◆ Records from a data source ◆
-- Opening Marker --
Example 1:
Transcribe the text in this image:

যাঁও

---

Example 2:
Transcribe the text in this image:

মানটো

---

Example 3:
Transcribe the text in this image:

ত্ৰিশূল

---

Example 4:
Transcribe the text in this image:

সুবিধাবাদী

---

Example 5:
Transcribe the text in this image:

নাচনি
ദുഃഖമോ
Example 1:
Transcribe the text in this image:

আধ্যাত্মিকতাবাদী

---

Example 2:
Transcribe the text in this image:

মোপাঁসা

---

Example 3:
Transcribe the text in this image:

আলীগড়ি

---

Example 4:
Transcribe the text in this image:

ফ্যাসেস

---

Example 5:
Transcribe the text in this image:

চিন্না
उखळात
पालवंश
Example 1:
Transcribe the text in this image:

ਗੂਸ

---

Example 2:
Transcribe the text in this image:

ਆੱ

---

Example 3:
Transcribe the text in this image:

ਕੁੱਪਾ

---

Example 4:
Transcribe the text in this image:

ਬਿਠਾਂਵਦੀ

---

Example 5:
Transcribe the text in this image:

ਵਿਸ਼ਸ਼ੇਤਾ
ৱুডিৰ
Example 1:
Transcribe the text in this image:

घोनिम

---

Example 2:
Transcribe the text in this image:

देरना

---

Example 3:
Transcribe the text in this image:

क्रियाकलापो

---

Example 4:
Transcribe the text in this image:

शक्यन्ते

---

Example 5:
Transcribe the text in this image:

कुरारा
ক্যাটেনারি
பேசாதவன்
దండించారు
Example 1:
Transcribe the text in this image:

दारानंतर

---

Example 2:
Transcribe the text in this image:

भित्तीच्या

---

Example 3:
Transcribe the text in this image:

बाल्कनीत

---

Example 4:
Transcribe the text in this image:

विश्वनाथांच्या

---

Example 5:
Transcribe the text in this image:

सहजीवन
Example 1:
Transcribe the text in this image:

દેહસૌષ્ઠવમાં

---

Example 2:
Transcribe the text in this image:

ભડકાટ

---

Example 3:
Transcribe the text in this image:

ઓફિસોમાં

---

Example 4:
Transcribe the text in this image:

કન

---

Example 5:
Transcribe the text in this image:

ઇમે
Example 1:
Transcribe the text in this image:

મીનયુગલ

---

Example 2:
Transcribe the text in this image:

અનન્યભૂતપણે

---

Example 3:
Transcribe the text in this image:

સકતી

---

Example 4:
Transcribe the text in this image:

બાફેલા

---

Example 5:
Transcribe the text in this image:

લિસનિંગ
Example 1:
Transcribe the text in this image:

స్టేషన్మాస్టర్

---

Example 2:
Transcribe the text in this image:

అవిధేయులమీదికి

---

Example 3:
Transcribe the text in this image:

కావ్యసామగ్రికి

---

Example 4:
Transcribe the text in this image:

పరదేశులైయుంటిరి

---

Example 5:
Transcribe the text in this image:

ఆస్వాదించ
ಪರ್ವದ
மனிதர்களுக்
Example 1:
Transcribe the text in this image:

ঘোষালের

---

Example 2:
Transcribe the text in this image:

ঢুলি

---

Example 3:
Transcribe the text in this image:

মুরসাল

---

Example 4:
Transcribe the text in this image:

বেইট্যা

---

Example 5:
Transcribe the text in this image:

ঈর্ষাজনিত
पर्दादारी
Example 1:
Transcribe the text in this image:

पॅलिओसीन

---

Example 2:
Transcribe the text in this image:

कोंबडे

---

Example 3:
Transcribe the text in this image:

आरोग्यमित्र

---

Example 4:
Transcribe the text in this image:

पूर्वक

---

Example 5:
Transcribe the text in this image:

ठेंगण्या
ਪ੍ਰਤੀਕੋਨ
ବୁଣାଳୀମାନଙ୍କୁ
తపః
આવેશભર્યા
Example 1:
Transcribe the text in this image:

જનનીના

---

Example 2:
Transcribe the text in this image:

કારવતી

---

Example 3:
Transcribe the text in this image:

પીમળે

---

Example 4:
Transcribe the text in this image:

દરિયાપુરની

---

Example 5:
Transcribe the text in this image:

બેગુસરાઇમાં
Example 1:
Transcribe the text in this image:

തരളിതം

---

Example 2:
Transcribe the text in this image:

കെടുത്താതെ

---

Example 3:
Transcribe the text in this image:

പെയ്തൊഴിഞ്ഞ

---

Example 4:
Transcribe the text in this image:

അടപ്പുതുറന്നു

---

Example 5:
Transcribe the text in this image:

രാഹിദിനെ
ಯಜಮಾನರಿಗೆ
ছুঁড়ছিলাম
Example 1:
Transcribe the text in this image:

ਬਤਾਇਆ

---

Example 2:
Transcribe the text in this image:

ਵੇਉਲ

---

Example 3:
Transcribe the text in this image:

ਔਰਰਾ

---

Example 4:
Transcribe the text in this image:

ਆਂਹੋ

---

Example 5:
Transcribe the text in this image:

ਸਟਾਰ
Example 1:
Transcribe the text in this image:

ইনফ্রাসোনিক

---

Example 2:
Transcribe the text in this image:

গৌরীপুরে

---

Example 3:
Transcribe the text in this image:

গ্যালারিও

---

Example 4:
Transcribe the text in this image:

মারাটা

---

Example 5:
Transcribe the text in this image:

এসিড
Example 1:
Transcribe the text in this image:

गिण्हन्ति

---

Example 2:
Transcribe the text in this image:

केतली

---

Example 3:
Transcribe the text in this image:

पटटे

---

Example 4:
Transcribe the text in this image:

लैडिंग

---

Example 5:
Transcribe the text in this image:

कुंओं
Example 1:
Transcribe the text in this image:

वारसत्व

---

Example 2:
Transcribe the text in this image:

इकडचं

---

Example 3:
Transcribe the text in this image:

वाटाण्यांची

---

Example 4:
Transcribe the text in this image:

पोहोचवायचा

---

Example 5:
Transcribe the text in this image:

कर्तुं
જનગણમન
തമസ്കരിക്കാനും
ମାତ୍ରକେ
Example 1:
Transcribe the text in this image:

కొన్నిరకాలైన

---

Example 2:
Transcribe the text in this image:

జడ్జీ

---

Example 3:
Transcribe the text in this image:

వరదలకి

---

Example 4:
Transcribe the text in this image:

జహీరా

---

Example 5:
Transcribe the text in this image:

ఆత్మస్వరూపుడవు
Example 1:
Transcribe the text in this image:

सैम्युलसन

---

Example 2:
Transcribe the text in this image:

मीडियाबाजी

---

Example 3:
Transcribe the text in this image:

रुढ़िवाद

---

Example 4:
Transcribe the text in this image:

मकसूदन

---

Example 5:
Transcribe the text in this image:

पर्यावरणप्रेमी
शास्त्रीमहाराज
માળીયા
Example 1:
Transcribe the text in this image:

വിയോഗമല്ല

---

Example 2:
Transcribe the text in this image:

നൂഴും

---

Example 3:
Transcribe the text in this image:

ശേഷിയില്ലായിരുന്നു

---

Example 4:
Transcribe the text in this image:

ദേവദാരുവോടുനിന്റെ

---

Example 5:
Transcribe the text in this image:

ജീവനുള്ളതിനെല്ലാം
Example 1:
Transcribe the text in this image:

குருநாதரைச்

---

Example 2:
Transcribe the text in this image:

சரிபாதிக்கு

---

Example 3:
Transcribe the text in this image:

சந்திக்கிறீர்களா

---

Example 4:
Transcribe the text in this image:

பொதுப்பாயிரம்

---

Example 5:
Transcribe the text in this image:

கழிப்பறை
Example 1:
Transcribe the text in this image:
-- Closing Marker --
◆ What the exercise asks ◆
Starting at the first line and ending at the last, retype the entries above.

◆ Answer for the task ◆
Example 1:
Transcribe the text in this image:

যাঁও

---

Example 2:
Transcribe the text in this image:

মানটো

---

Example 3:
Transcribe the text in this image:

ত্ৰিশূল

---

Example 4:
Transcribe the text in this image:

সুবিধাবাদী

---

Example 5:
Transcribe the text in this image:

নাচনি
ദുഃഖമോ
Example 1:
Transcribe the text in this image:

আধ্যাত্মিকতাবাদী

---

Example 2:
Transcribe the text in this image:

মোপাঁসা

---

Example 3:
Transcribe the text in this image:

আলীগড়ি

---

Example 4:
Transcribe the text in this image:

ফ্যাসেস

---

Example 5:
Transcribe the text in this image:

চিন্না
उखळात
पालवंश
Example 1:
Transcribe the text in this image:

ਗੂਸ

---

Example 2:
Transcribe the text in this image:

ਆੱ

---

Example 3:
Transcribe the text in this image:

ਕੁੱਪਾ

---

Example 4:
Transcribe the text in this image:

ਬਿਠਾਂਵਦੀ

---

Example 5:
Transcribe the text in this image:

ਵਿਸ਼ਸ਼ੇਤਾ
ৱুডিৰ
Example 1:
Transcribe the text in this image:

घोनिम

---

Example 2:
Transcribe the text in this image:

देरना

---

Example 3:
Transcribe the text in this image:

क्रियाकलापो

---

Example 4:
Transcribe the text in this image:

शक्यन्ते

---

Example 5:
Transcribe the text in this image:

कुरारा
ক্যাটেনারি
பேசாதவன்
దండించారు
Example 1:
Transcribe the text in this image:

दारानंतर

---

Example 2:
Transcribe the text in this image:

भित्तीच्या

---

Example 3:
Transcribe the text in this image:

बाल्कनीत

---

Example 4:
Transcribe the text in this image:

विश्वनाथांच्या

---

Example 5:
Transcribe the text in this image:

सहजीवन
Example 1:
Transcribe the text in this image:

દેહસૌષ્ઠવમાં

---

Example 2:
Transcribe the text in this image:

ભડકાટ

---

Example 3:
Transcribe the text in this image:

ઓફિસોમાં

---

Example 4:
Transcribe the text in this image:

કન

---

Example 5:
Transcribe the text in this image:

ઇમે
Example 1:
Transcribe the text in this image:

મીનયુગલ

---

Example 2:
Transcribe the text in this image:

અનન્યભૂતપણે

---

Example 3:
Transcribe the text in this image:

સકતી

---

Example 4:
Transcribe the text in this image:

બાફેલા

---

Example 5:
Transcribe the text in this image:

લિસનિંગ
Example 1:
Transcribe the text in this image:

స్టేషన్మాస్టర్

---

Example 2:
Transcribe the text in this image:

అవిధేయులమీదికి

---

Example 3:
Transcribe the text in this image:

కావ్యసామగ్రికి

---

Example 4:
Transcribe the text in this image:

పరదేశులైయుంటిరి

---

Example 5:
Transcribe the text in this image:

ఆస్వాదించ
ಪರ್ವದ
மனிதர்களுக்
Example 1:
Transcribe the text in this image:

ঘোষালের

---

Example 2:
Transcribe the text in this image:

ঢুলি

---

Example 3:
Transcribe the text in this image:

মুরসাল

---

Example 4:
Transcribe the text in this image:

বেইট্যা

---

Example 5:
Transcribe the text in this image:

ঈর্ষাজনিত
पर्दादारी
Example 1:
Transcribe the text in this image:

पॅलिओसीन

---

Example 2:
Transcribe the text in this image:

कोंबडे

---

Example 3:
Transcribe the text in this image:

आरोग्यमित्र

---

Example 4:
Transcribe the text in this image:

पूर्वक

---

Example 5:
Transcribe the text in this image:

ठेंगण्या
ਪ੍ਰਤੀਕੋਨ
ବୁଣାଳୀମାନଙ୍କୁ
తపః
આવેશભર્યા
Example 1:
Transcribe the text in this image:

જનનીના

---

Example 2:
Transcribe the text in this image:

કારવતી

---

Example 3:
Transcribe the text in this image:

પીમળે

---

Example 4:
Transcribe the text in this image:

દરિયાપુરની

---

Example 5:
Transcribe the text in this image:

બેગુસરાઇમાં
Example 1:
Transcribe the text in this image:

തരളിതം

---

Example 2:
Transcribe the text in this image:

കെടുത്താതെ

---

Example 3:
Transcribe the text in this image:

പെയ്തൊഴിഞ്ഞ

---

Example 4:
Transcribe the text in this image:

അടപ്പുതുറന്നു

---

Example 5:
Transcribe the text in this image:

രാഹിദിനെ
ಯಜಮಾನರಿಗೆ
ছুঁড়ছিলাম
Example 1:
Transcribe the text in this image:

ਬਤਾਇਆ

---

Example 2:
Transcribe the text in this image:

ਵੇਉਲ

---

Example 3:
Transcribe the text in this image:

ਔਰਰਾ

---

Example 4:
Transcribe the text in this image:

ਆਂਹੋ

---

Example 5:
Transcribe the text in this image:

ਸਟਾਰ
Example 1:
Transcribe the text in this image:

ইনফ্রাসোনিক

---

Example 2:
Transcribe the text in this image:

গৌরীপুরে

---

Example 3:
Transcribe the text in this image:

গ্যালারিও

---

Example 4:
Transcribe the text in this image:

মারাটা

---

Example 5:
Transcribe the text in this image:

এসিড
Example 1:
Transcribe the text in this image:

गिण्हन्ति

---

Example 2:
Transcribe the text in this image:

केतली

---

Example 3:
Transcribe the text in this image:

पटटे

---

Example 4:
Transcribe the text in this image:

लैडिंग

---

Example 5:
Transcribe the text in this image:

कुंओं
Example 1:
Transcribe the text in this image:

वारसत्व

---

Example 2:
Transcribe the text in this image:

इकडचं

---

Example 3:
Transcribe the text in this image:

वाटाण्यांची

---

Example 4:
Transcribe the text in this image:

पोहोचवायचा

---

Example 5:
Transcribe the text in this image:

कर्तुं
જનગણમન
തമസ്കരിക്കാനും
ମାତ୍ରକେ
Example 1:
Transcribe the text in this image:

కొన్నిరకాలైన

---

Example 2:
Transcribe the text in this image:

జడ్జీ

---

Example 3:
Transcribe the text in this image:

వరదలకి

---

Example 4:
Transcribe the text in this image:

జహీరా

---

Example 5:
Transcribe the text in this image:

ఆత్మస్వరూపుడవు
Example 1:
Transcribe the text in this image:

सैम्युलसन

---

Example 2:
Transcribe the text in this image:

मीडियाबाजी

---

Example 3:
Transcribe the text in this image:

रुढ़िवाद

---

Example 4:
Transcribe the text in this image:

मकसूदन

---

Example 5:
Transcribe the text in this image:

पर्यावरणप्रेमी
शास्त्रीमहाराज
માળીયા
Example 1:
Transcribe the text in this image:

വിയോഗമല്ല

---

Example 2:
Transcribe the text in this image:

നൂഴും

---

Example 3:
Transcribe the text in this image:

ശേഷിയില്ലായിരുന്നു

---

Example 4:
Transcribe the text in this image:

ദേവദാരുവോടുനിന്റെ

---

Example 5:
Transcribe the text in this image:

ജീവനുള്ളതിനെല്ലാം
Example 1:
Transcribe the text in this image:

குருநாதரைச்

---

Example 2:
Transcribe the text in this image:

சரிபாதிக்கு

---

Example 3:
Transcribe the text in this image:

சந்திக்கிறீர்களா

---

Example 4:
Transcribe the text in this image:

பொதுப்பாயிரம்

---

Example 5:
Transcribe the text in this image:

கழிப்பறை
Example 1:
Transcribe the text in this image:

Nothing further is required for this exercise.